La diversité et l'importance des externalisations menées par le ministère de la défense en métropole sont bien documentées et leur intérêt largement débattu, eu égard notamment au risque que soit entamée la capacité des forces armées à intervenir sur des théâtres d'opérations extérieurs.

Un phénomène moins connu est l'ampleur que prennent les externalisations dans le cadre d'opérations extérieures (OPEX), y compris sur les théâtres eux-mêmes.

Évolution du poids financier
de l'externalisation dans le surcoût OPEX

(en millions d'euros)

Source : ministère de la défense

N.B. : Ce tableau n'intègre pas les coûts associés aux dépenses d'externalisation de la fonction SIC. Celles-ci forment un tout indissociable qui contribue à la fonction SIC, en OPEX comme en situation courante en métropole. Les opérations au Mali regroupent l'opération Serval et la mission EUTM Mali conduite par l'Union Européenne. Cette dernière, d'un surcoût global de 11,2 millions d'euros en 2013, inclut 2,2 millions d'euros de soutien externalisé et 0,5 millions d'euros de transports stratégiques externalisés.

Or les dépenses résultant de contrats d'externalisation ont représenté respectivement 22 % et 23 % du surcoût 2 ( * ) OPEX en 2012 et 2013.

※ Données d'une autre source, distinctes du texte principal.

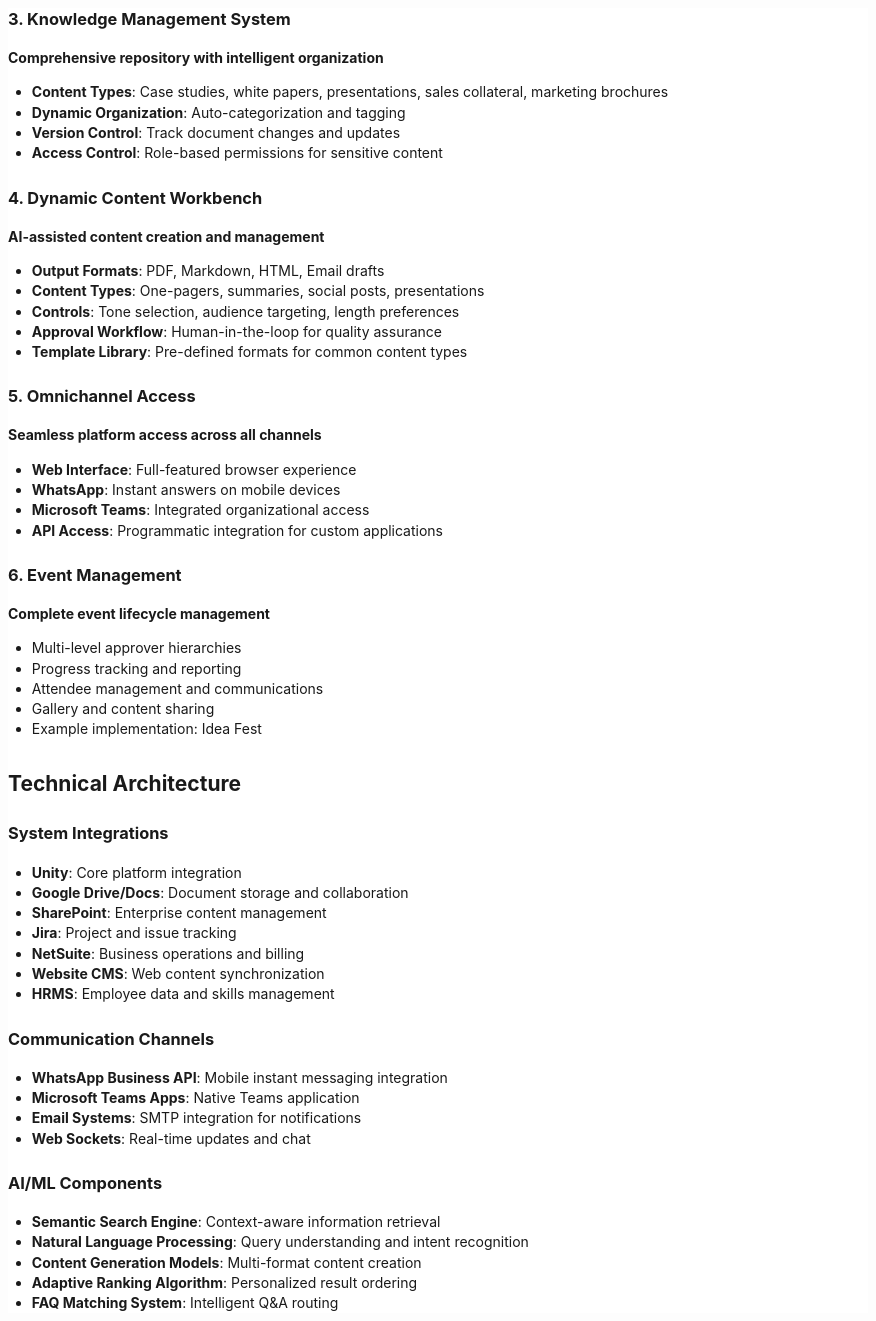 ### 3. Knowledge Management System
**Comprehensive repository with intelligent organization**
- **Content Types**: Case studies, white papers, presentations, sales collateral, marketing brochures
- **Dynamic Organization**: Auto-categorization and tagging
- **Version Control**: Track document changes and updates
- **Access Control**: Role-based permissions for sensitive content

### 4. Dynamic Content Workbench
**AI-assisted content creation and management**
- **Output Formats**: PDF, Markdown, HTML, Email drafts
- **Content Types**: One-pagers, summaries, social posts, presentations
- **Controls**: Tone selection, audience targeting, length preferences
- **Approval Workflow**: Human-in-the-loop for quality assurance
- **Template Library**: Pre-defined formats for common content types

### 5. Omnichannel Access
**Seamless platform access across all channels**
- **Web Interface**: Full-featured browser experience
- **WhatsApp**: Instant answers on mobile devices
- **Microsoft Teams**: Integrated organizational access
- **API Access**: Programmatic integration for custom applications

### 6. Event Management
**Complete event lifecycle management**
- Multi-level approver hierarchies
- Progress tracking and reporting
- Attendee management and communications
- Gallery and content sharing
- Example implementation: Idea Fest

## Technical Architecture

### System Integrations
- **Unity**: Core platform integration
- **Google Drive/Docs**: Document storage and collaboration
- **SharePoint**: Enterprise content management
- **Jira**: Project and issue tracking
- **NetSuite**: Business operations and billing
- **Website CMS**: Web content synchronization
- **HRMS**: Employee data and skills management

### Communication Channels
- **WhatsApp Business API**: Mobile instant messaging integration
- **Microsoft Teams Apps**: Native Teams application
- **Email Systems**: SMTP integration for notifications
- **Web Sockets**: Real-time updates and chat

### AI/ML Components
- **Semantic Search Engine**: Context-aware information retrieval
- **Natural Language Processing**: Query understanding and intent recognition
- **Content Generation Models**: Multi-format content creation
- **Adaptive Ranking Algorithm**: Personalized result ordering
- **FAQ Matching System**: Intelligent Q&A routing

Les externalisations réalisées en OPEX ou liées à des fonctions directement impliquées dans les OPEX présentent des spécificités qui interdisent de leur appliquer simplement la grille d'analyse employée pour les externalisation menées en métropole sur des fonctions de soutien éloignées des opérations, comme c'est le cas de l'essentiel des contrats les plus importants passés ces dernières années, telle la gestion d'une flotte d'avions-écoles ou de celle des véhicules commerciaux du ministère de la défense.

L'externalisation est pour les OPEX un outil très utile, parfois indispensable. Toutefois c'est un outil à manier avec des précautions particulières, justement en raison des contraintes propres aux OPEX et de la spécificité de leur financement.

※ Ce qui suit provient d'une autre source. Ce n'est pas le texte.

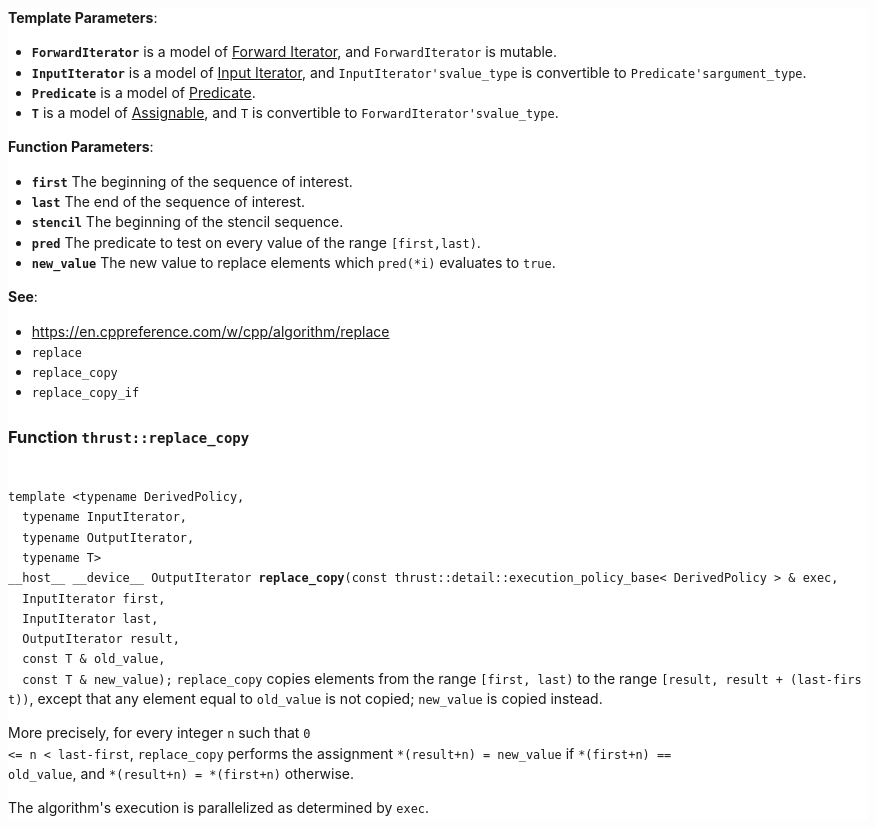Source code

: **Template Parameters**:
* **`ForwardIterator`** is a model of <a href="https://en.cppreference.com/w/cpp/iterator/forward_iterator">Forward Iterator</a>, and <code>ForwardIterator</code> is mutable. 
* **`InputIterator`** is a model of <a href="https://en.cppreference.com/w/cpp/iterator/input_iterator">Input Iterator</a>, and <code>InputIterator's</code><code>value&#95;type</code> is convertible to <code>Predicate's</code><code>argument&#95;type</code>. 
* **`Predicate`** is a model of <a href="https://en.cppreference.com/w/cpp/concepts/predicate">Predicate</a>. 
* **`T`** is a model of <a href="https://en.cppreference.com/w/cpp/named_req/CopyAssignable">Assignable</a>, and <code>T</code> is convertible to <code>ForwardIterator's</code><code>value&#95;type</code>.

**Function Parameters**:
* **`first`** The beginning of the sequence of interest. 
* **`last`** The end of the sequence of interest. 
* **`stencil`** The beginning of the stencil sequence. 
* **`pred`** The predicate to test on every value of the range <code>[first,last)</code>. 
* **`new_value`** The new value to replace elements which <code>pred(&#42;i)</code> evaluates to <code>true</code>.

**See**:
* <a href="https://en.cppreference.com/w/cpp/algorithm/replace">https://en.cppreference.com/w/cpp/algorithm/replace</a>
* <code>replace</code>
* <code>replace&#95;copy</code>
* <code>replace&#95;copy&#95;if</code>

<h3 id="function-replace-copy">
Function <code>thrust::replace&#95;copy</code>
</h3>

<code class="doxybook">
<span>template &lt;typename DerivedPolicy,</span>
<span>&nbsp;&nbsp;typename InputIterator,</span>
<span>&nbsp;&nbsp;typename OutputIterator,</span>
<span>&nbsp;&nbsp;typename T&gt;</span>
<span>__host__ __device__ OutputIterator </span><span><b>replace_copy</b>(const thrust::detail::execution_policy_base< DerivedPolicy > & exec,</span>
<span>&nbsp;&nbsp;InputIterator first,</span>
<span>&nbsp;&nbsp;InputIterator last,</span>
<span>&nbsp;&nbsp;OutputIterator result,</span>
<span>&nbsp;&nbsp;const T & old_value,</span>
<span>&nbsp;&nbsp;const T & new_value);</span></code>
<code>replace&#95;copy</code> copies elements from the range <code>[first, last)</code> to the range <code>[result, result + (last-first))</code>, except that any element equal to <code>old&#95;value</code> is not copied; <code>new&#95;value</code> is copied instead.

More precisely, for every integer <code>n</code> such that <code>0 &lt;= n &lt; last-first</code>, <code>replace&#95;copy</code> performs the assignment <code>&#42;(result+n) = new&#95;value</code> if <code>&#42;(first+n) == old&#95;value</code>, and <code>&#42;(result+n) = &#42;(first+n)</code> otherwise.

The algorithm's execution is parallelized as determined by <code>exec</code>.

Il apparaît en outre que les externalisations liées aux OPEX ne représentent pas un remède adéquat aux contraintes que subit le budget de la défense et comportent de graves inconvénients sur le plan de l'autonomie stratégique de la France. Elles pourraient dans certains cas être avantageusement remplacées par une meilleure mutualisation des capacités militaires européennes.


* 1 Réponse du 1/11/2010 à la question écrite n° 109110 de notre collègue député Marc Le Fur.

* 2 Ce surcoût représente les dépenses supplémentaires liées aux OPEX, composées « de coûts de rémunérations et charges sociales (personnel militaire et personnel civil de recrutement local), de transport stratégique, de contrats d'externalisation, de contributions aux budgets des opérations militaires de l'UE et de l'OTAN et de surcoûts de fonctionnement. Ces derniers représentent la différence entre les coûts de fonctionnement des unités déployées en opération extérieure et les économies réalisées en métropole du fait de l'absence de ces unités » (Projet annuel de performance 2014).